Examen d’entrée en médecine et dentisterie : remettre à plat le système et analyser enfin les besoins sur le terrain

5442 candidats ont présenté la première épreuve de l’examen d’entrée aux études en médecine et dentisterie le 6 juillet pour 483 lauréats proclamés (dont 30% de non-résidents), et près de 4000 candidats ont présenté la deuxième épreuve le 28 août pour 744 lauréats proclamés. Dans son communiqué du 6 septembre, l’ARES informe que ce sont donc bien 1227 personnes qui pourront s’inscrire dans les cinq universités francophones qui proposent un 1er cycle en médecine et/ou dentisterie.

Ces deux épreuves, organisées en présentiel et de façon décentralisée, se distinguent par leur taux record de participation (dont un nombre particulièrement élevé de femmes), mais aussi car c’est la première fois depuis la 1e édition de l’examen d’entrée qu’il y avait autant de candidats résidents que de candidats non-résidents, il a donc été nécessaire de procéder au classement des résultats de ces derniers afin de respecter le contingentement de 30% d’étudiants non-résidents fixé par la loi.

D’où ces questions adressées à la Ministre de l’Enseignement supérieur :

  • Quel est votre analyse des résultats de l’examen d’entrée en médecine et dentisterie ? Quelles conclusions en tirez-vous ?
  • Le Ministre fédéral de la santé intervenait récemment dans la presse à propos d’un potentiel concours d’entrée en études de médecine et dentisterie en Fédération Wallonie-Bruxelles. Il admettait, comme nous le soulignons depuis longtemps, que la pénurie de praticiens demande aujourd’hui une réelle reconsidération de la méthodologie avec laquelle les besoins en offre médicale sont identifiés. Et pourtant, il avance déjà des propositions quant au nombre de diplômés (c’est-à-dire le nombre de numéros INAMI délivrés) et évoque la fin de l’année civile comme date-limite pour trouver un accord avec les entités fédérées. Disposez-vous de détails complémentaires afin que nous puissions y voir plus clair au sujet de la position que vous défendez face aux propositions (on pourrait presque dire « impositions ») du fédéral ? Le cadastre territorial de l’offre médicale en Wallonie et à Bruxelles a-t-il été lancé ?

Les chiffres sont clairs : de plus en plus de jeunes souhaitent devenir médecins et dentistes et, au vu des différentes situations de pénurie, il nous semble invraisemblable qu’un contingentement puisse intervenir.
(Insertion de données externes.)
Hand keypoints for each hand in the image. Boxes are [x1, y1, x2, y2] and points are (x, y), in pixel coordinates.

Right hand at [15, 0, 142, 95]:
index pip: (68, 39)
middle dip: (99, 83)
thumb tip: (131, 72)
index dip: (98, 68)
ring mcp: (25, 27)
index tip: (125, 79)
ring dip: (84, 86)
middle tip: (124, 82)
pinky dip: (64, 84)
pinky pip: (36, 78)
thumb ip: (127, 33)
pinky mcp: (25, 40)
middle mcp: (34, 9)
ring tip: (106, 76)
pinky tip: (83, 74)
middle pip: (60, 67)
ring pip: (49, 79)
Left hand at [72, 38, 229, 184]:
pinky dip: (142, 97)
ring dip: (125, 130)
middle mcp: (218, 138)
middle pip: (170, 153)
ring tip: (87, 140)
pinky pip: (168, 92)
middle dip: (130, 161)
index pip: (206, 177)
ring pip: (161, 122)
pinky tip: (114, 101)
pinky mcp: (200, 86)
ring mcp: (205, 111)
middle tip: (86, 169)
Dans sa réponse, la Ministre épingle notamment “la proposition du gouvernement fédéral d’instaurer, d’ici la fin de l’année, un organe interfédéral de la planification médicale. Je proposerai au gouvernement de la Fédération Wallonie-Bruxelles d’accepter que j’y participe en tant que ministre de l’Enseignement supérieur, étant donné que mes compétences concernent directement l’examen d’entrée. J’y vois l’avantage de bénéficier à terme d’une vision plus précise des besoins réels de médecins, spécialité par spécialité, en tenant compte également de la répartition géographique de ceux-ci sur le territoire de la Fédération Wallonie-Bruxelles. Je compte en outre sur la collaboration de la Commission de planification de l’offre médicale que nous venons juste de créer. Les travaux de cette commission n’ayant pas encore débuté, je ne peux pas encore préciser les propositions qui seront faites et les réponses qu’il conviendra de leur apporter. Le gouvernement devra de toute façon en débattre.”

De mon côté, j’avoue avoir notamment été marqué par la réaction du Comité interuniversitaire des étudiants en médecine et en dentisterie (CIUM) après l’annonce des résultats aux examens d’entrée. Selon le CIUM, les quotas ne tiennent absolument pas compte de la réalité scientifique et la demande en médecins est largement sous-évaluée.

J’ai par ailleurs fort apprécié les propos de la Ministre concernant la nécessité d’objectiver les besoins réels ainsi que l’incidence des coûts de l’insuffisance de l’offre sur les soins de santé. En effet, moins il y a de médecins, plus les coûts des soins de santé augmentent. Il est selon moi inconcevable de se faire dicter la loi par le niveau fédéral dans le cadre de ce débat. Toute une série de spécialités, mais également les médecins généralistes, souffre en effet d’une pénurie. Cette pénurie ne cesse de croître avec le temps. Avant de procéder à de quelconques choix arbitraires, il convient de mettre à plat le système et d’analyser enfin les besoins du terrain. À mes yeux, il est utile de participer à cet organe interfédéral. En ce sens, je salue et soutiens la position de la Ministre. Je maintiens cependant qu’elle doit rester très ferme vis-à-vis du niveau fédéral afin d’éviter tout contingentement supplémentaire.